ACTIVITY:
Could you write out all the records once more, exactly?
%%
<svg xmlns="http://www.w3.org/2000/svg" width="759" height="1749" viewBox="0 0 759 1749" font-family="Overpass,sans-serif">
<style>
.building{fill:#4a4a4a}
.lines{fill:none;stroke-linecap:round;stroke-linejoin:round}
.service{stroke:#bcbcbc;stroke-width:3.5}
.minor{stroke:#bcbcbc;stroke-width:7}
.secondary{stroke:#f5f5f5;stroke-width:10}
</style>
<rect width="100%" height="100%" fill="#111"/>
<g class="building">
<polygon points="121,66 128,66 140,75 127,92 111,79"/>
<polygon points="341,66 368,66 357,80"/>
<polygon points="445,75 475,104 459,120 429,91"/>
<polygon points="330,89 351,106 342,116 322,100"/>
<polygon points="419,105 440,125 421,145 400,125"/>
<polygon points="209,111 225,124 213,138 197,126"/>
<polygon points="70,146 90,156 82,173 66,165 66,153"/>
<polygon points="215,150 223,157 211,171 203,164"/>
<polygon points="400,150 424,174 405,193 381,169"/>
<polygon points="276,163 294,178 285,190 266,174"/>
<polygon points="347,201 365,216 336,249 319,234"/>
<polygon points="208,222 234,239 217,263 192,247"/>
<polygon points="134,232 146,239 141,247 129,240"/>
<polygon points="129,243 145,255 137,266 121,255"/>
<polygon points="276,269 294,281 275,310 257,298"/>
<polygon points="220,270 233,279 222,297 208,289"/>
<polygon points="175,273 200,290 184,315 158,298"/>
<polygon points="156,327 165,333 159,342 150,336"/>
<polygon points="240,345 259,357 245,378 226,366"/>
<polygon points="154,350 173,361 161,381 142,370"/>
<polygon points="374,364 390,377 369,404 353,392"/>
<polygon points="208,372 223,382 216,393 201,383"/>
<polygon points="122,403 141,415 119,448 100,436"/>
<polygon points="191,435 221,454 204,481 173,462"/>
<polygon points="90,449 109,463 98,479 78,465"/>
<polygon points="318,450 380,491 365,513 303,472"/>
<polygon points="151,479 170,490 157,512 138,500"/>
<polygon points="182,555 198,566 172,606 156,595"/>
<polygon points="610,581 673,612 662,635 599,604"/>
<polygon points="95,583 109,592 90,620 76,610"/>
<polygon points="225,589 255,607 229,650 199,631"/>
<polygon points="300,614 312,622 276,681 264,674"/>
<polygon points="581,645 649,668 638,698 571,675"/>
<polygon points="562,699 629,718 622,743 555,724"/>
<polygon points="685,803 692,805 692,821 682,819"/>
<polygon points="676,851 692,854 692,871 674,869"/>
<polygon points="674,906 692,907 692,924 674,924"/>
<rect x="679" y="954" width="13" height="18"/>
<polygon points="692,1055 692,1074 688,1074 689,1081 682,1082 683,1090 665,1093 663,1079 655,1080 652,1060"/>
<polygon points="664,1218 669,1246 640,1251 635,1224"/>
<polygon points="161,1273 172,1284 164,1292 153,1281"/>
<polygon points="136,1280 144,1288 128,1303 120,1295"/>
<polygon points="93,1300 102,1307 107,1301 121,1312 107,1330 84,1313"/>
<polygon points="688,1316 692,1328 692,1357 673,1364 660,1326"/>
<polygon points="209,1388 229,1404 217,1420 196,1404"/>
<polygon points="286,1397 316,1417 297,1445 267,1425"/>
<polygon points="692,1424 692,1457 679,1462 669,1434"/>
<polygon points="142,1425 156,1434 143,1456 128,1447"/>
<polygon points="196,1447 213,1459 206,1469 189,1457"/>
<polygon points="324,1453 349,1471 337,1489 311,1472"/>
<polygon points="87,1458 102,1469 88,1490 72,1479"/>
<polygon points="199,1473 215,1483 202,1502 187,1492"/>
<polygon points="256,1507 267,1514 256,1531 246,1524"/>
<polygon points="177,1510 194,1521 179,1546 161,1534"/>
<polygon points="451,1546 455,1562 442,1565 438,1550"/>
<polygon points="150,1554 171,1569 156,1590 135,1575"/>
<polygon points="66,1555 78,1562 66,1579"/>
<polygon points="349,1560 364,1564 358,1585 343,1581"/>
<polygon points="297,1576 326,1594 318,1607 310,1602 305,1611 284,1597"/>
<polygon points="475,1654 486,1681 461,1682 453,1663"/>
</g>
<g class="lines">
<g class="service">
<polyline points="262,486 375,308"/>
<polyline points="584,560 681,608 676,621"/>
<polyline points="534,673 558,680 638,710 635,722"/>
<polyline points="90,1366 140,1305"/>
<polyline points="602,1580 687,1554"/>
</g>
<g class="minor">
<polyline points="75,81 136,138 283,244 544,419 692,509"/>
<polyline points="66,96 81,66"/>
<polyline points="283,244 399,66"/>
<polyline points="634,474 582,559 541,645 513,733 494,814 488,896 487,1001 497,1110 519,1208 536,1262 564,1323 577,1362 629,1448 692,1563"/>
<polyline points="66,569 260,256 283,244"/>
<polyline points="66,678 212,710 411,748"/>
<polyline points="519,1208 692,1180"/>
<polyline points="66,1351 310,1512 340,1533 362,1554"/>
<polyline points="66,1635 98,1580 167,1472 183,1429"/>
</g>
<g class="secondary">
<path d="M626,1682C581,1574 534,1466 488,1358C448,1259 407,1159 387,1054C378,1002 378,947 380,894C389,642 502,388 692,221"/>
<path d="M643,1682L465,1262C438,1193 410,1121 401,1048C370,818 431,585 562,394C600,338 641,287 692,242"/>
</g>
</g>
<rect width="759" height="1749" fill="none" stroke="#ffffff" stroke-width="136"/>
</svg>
%%
THE ANSWER:
<svg xmlns="http://www.w3.org/2000/svg" width="759" height="1749" viewBox="0 0 759 1749" font-family="Overpass,sans-serif">
<style>
.building{fill:#4a4a4a}
.lines{fill:none;stroke-linecap:round;stroke-linejoin:round}
.service{stroke:#bcbcbc;stroke-width:3.5}
.minor{stroke:#bcbcbc;stroke-width:7}
.secondary{stroke:#f5f5f5;stroke-width:10}
</style>
<rect width="100%" height="100%" fill="#111"/>
<g class="building">
<polygon points="121,66 128,66 140,75 127,92 111,79"/>
<polygon points="341,66 368,66 357,80"/>
<polygon points="445,75 475,104 459,120 429,91"/>
<polygon points="330,89 351,106 342,116 322,100"/>
<polygon points="419,105 440,125 421,145 400,125"/>
<polygon points="209,111 225,124 213,138 197,126"/>
<polygon points="70,146 90,156 82,173 66,165 66,153"/>
<polygon points="215,150 223,157 211,171 203,164"/>
<polygon points="400,150 424,174 405,193 381,169"/>
<polygon points="276,163 294,178 285,190 266,174"/>
<polygon points="347,201 365,216 336,249 319,234"/>
<polygon points="208,222 234,239 217,263 192,247"/>
<polygon points="134,232 146,239 141,247 129,240"/>
<polygon points="129,243 145,255 137,266 121,255"/>
<polygon points="276,269 294,281 275,310 257,298"/>
<polygon points="220,270 233,279 222,297 208,289"/>
<polygon points="175,273 200,290 184,315 158,298"/>
<polygon points="156,327 165,333 159,342 150,336"/>
<polygon points="240,345 259,357 245,378 226,366"/>
<polygon points="154,350 173,361 161,381 142,370"/>
<polygon points="374,364 390,377 369,404 353,392"/>
<polygon points="208,372 223,382 216,393 201,383"/>
<polygon points="122,403 141,415 119,448 100,436"/>
<polygon points="191,435 221,454 204,481 173,462"/>
<polygon points="90,449 109,463 98,479 78,465"/>
<polygon points="318,450 380,491 365,513 303,472"/>
<polygon points="151,479 170,490 157,512 138,500"/>
<polygon points="182,555 198,566 172,606 156,595"/>
<polygon points="610,581 673,612 662,635 599,604"/>
<polygon points="95,583 109,592 90,620 76,610"/>
<polygon points="225,589 255,607 229,650 199,631"/>
<polygon points="300,614 312,622 276,681 264,674"/>
<polygon points="581,645 649,668 638,698 571,675"/>
<polygon points="562,699 629,718 622,743 555,724"/>
<polygon points="685,803 692,805 692,821 682,819"/>
<polygon points="676,851 692,854 692,871 674,869"/>
<polygon points="674,906 692,907 692,924 674,924"/>
<rect x="679" y="954" width="13" height="18"/>
<polygon points="692,1055 692,1074 688,1074 689,1081 682,1082 683,1090 665,1093 663,1079 655,1080 652,1060"/>
<polygon points="664,1218 669,1246 640,1251 635,1224"/>
<polygon points="161,1273 172,1284 164,1292 153,1281"/>
<polygon points="136,1280 144,1288 128,1303 120,1295"/>
<polygon points="93,1300 102,1307 107,1301 121,1312 107,1330 84,1313"/>
<polygon points="688,1316 692,1328 692,1357 673,1364 660,1326"/>
<polygon points="209,1388 229,1404 217,1420 196,1404"/>
<polygon points="286,1397 316,1417 297,1445 267,1425"/>
<polygon points="692,1424 692,1457 679,1462 669,1434"/>
<polygon points="142,1425 156,1434 143,1456 128,1447"/>
<polygon points="196,1447 213,1459 206,1469 189,1457"/>
<polygon points="324,1453 349,1471 337,1489 311,1472"/>
<polygon points="87,1458 102,1469 88,1490 72,1479"/>
<polygon points="199,1473 215,1483 202,1502 187,1492"/>
<polygon points="256,1507 267,1514 256,1531 246,1524"/>
<polygon points="177,1510 194,1521 179,1546 161,1534"/>
<polygon points="451,1546 455,1562 442,1565 438,1550"/>
<polygon points="150,1554 171,1569 156,1590 135,1575"/>
<polygon points="66,1555 78,1562 66,1579"/>
<polygon points="349,1560 364,1564 358,1585 343,1581"/>
<polygon points="297,1576 326,1594 318,1607 310,1602 305,1611 284,1597"/>
<polygon points="475,1654 486,1681 461,1682 453,1663"/>
</g>
<g class="lines">
<g class="service">
<polyline points="262,486 375,308"/>
<polyline points="584,560 681,608 676,621"/>
<polyline points="534,673 558,680 638,710 635,722"/>
<polyline points="90,1366 140,1305"/>
<polyline points="602,1580 687,1554"/>
</g>
<g class="minor">
<polyline points="75,81 136,138 283,244 544,419 692,509"/>
<polyline points="66,96 81,66"/>
<polyline points="283,244 399,66"/>
<polyline points="634,474 582,559 541,645 513,733 494,814 488,896 487,1001 497,1110 519,1208 536,1262 564,1323 577,1362 629,1448 692,1563"/>
<polyline points="66,569 260,256 283,244"/>
<polyline points="66,678 212,710 411,748"/>
<polyline points="519,1208 692,1180"/>
<polyline points="66,1351 310,1512 340,1533 362,1554"/>
<polyline points="66,1635 98,1580 167,1472 183,1429"/>
</g>
<g class="secondary">
<path d="M626,1682C581,1574 534,1466 488,1358C448,1259 407,1159 387,1054C378,1002 378,947 380,894C389,642 502,388 692,221"/>
<path d="M643,1682L465,1262C438,1193 410,1121 401,1048C370,818 431,585 562,394C600,338 641,287 692,242"/>
</g>
</g>
<rect width="759" height="1749" fill="none" stroke="#ffffff" stroke-width="136"/>
</svg>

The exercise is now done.